What you are asked to do: All of the lines below should be printed again exactly as they are.

============

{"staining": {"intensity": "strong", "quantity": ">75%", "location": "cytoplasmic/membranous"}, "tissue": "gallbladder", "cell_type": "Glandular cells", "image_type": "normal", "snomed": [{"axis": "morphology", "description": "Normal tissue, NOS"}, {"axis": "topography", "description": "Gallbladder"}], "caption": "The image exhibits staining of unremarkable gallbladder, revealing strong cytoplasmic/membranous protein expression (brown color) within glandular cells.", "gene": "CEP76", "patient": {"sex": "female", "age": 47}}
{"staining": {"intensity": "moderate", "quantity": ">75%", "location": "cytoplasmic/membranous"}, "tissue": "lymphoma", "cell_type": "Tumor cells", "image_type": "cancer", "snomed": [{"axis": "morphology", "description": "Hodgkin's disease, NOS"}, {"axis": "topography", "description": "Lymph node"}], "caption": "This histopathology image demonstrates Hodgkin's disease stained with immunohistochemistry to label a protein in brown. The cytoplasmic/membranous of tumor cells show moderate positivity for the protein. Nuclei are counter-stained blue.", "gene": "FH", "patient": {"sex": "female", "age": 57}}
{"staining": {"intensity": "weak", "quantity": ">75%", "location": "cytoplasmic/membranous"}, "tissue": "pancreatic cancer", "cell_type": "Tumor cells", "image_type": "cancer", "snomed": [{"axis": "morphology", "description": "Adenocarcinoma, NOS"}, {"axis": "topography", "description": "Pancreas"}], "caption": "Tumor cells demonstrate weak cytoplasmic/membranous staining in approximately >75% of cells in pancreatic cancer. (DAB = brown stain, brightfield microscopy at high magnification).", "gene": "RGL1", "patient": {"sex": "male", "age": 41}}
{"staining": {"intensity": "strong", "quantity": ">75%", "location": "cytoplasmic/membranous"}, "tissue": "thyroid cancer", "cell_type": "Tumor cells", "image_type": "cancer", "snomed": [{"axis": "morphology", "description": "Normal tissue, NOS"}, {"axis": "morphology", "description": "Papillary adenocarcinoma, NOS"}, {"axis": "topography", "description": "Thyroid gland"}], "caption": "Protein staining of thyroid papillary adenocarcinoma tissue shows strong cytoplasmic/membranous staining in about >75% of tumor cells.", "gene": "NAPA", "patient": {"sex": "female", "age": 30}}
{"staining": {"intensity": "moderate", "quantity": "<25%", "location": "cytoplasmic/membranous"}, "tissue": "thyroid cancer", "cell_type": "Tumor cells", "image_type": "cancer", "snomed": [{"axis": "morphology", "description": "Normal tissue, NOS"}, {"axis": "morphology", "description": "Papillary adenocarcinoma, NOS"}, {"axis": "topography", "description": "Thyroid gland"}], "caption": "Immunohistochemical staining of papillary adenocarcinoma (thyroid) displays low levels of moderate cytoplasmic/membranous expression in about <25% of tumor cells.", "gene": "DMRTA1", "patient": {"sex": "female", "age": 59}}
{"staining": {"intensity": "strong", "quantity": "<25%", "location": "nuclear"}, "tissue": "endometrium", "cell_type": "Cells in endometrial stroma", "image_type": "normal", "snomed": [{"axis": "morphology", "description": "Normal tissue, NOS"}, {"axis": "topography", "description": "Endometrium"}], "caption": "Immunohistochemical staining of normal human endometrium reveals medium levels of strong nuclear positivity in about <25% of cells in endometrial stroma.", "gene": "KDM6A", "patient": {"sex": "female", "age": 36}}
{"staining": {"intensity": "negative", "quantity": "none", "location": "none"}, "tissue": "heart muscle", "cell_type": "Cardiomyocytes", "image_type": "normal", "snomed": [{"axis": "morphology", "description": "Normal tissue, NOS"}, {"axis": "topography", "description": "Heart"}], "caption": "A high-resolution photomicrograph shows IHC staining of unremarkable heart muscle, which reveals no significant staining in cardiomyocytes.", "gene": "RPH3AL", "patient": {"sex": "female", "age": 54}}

============

Task response:
{"staining": {"intensity": "strong", "quantity": ">75%", "location": "cytoplasmic/membranous"}, "tissue": "gallbladder", "cell_type": "Glandular cells", "image_type": "normal", "snomed": [{"axis": "morphology", "description": "Normal tissue, NOS"}, {"axis": "topography", "description": "Gallbladder"}], "caption": "The image exhibits staining of unremarkable gallbladder, revealing strong cytoplasmic/membranous protein expression (brown color) within glandular cells.", "gene": "CEP76", "patient": {"sex": "female", "age": 47}}
{"staining": {"intensity": "moderate", "quantity": ">75%", "location": "cytoplasmic/membranous"}, "tissue": "lymphoma", "cell_type": "Tumor cells", "image_type": "cancer", "snomed": [{"axis": "morphology", "description": "Hodgkin's disease, NOS"}, {"axis": "topography", "description": "Lymph node"}], "caption": "This histopathology image demonstrates Hodgkin's disease stained with immunohistochemistry to label a protein in brown. The cytoplasmic/membranous of tumor cells show moderate positivity for the protein. Nuclei are counter-stained blue.", "gene": "FH", "patient": {"sex": "female", "age": 57}}
{"staining": {"intensity": "weak", "quantity": ">75%", "location": "cytoplasmic/membranous"}, "tissue": "pancreatic cancer", "cell_type": "Tumor cells", "image_type": "cancer", "snomed": [{"axis": "morphology", "description": "Adenocarcinoma, NOS"}, {"axis": "topography", "description": "Pancreas"}], "caption": "Tumor cells demonstrate weak cytoplasmic/membranous staining in approximately >75% of cells in pancreatic cancer. (DAB = brown stain, brightfield microscopy at high magnification).", "gene": "RGL1", "patient": {"sex": "male", "age": 41}}
{"staining": {"intensity": "strong", "quantity": ">75%", "location": "cytoplasmic/membranous"}, "tissue": "thyroid cancer", "cell_type": "Tumor cells", "image_type": "cancer", "snomed": [{"axis": "morphology", "description": "Normal tissue, NOS"}, {"axis": "morphology", "description": "Papillary adenocarcinoma, NOS"}, {"axis": "topography", "description": "Thyroid gland"}], "caption": "Protein staining of thyroid papillary adenocarcinoma tissue shows strong cytoplasmic/membranous staining in about >75% of tumor cells.", "gene": "NAPA", "patient": {"sex": "female", "age": 30}}
{"staining": {"intensity": "moderate", "quantity": "<25%", "location": "cytoplasmic/membranous"}, "tissue": "thyroid cancer", "cell_type": "Tumor cells", "image_type": "cancer", "snomed": [{"axis": "morphology", "description": "Normal tissue, NOS"}, {"axis": "morphology", "description": "Papillary adenocarcinoma, NOS"}, {"axis": "topography", "description": "Thyroid gland"}], "caption": "Immunohistochemical staining of papillary adenocarcinoma (thyroid) displays low levels of moderate cytoplasmic/membranous expression in about <25% of tumor cells.", "gene": "DMRTA1", "patient": {"sex": "female", "age": 59}}
{"staining": {"intensity": "strong", "quantity": "<25%", "location": "nuclear"}, "tissue": "endometrium", "cell_type": "Cells in endometrial stroma", "image_type": "normal", "snomed": [{"axis": "morphology", "description": "Normal tissue, NOS"}, {"axis": "topography", "description": "Endometrium"}], "caption": "Immunohistochemical staining of normal human endometrium reveals medium levels of strong nuclear positivity in about <25% of cells in endometrial stroma.", "gene": "KDM6A", "patient": {"sex": "female", "age": 36}}
{"staining": {"intensity": "negative", "quantity": "none", "location": "none"}, "tissue": "heart muscle", "cell_type": "Cardiomyocytes", "image_type": "normal", "snomed": [{"axis": "morphology", "description": "Normal tissue, NOS"}, {"axis": "topography", "description": "Heart"}], "caption": "A high-resolution photomicrograph shows IHC staining of unremarkable heart muscle, which reveals no significant staining in cardiomyocytes.", "gene": "RPH3AL", "patient": {"sex": "female", "age": 54}}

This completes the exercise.